* Exercise
Return verbatim the line containing "right ear: (118, 85)" together with all lines that follow it, through the end of the records.

*** Information ***

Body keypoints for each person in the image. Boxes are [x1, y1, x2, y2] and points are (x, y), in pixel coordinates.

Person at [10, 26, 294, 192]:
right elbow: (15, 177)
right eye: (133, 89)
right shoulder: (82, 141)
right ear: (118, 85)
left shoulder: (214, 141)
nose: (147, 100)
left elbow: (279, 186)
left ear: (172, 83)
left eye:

*** End of Information ***

* Solution for this exercise
right ear: (118, 85)
left shoulder: (214, 141)
nose: (147, 100)
left elbow: (279, 186)
left ear: (172, 83)
left eye:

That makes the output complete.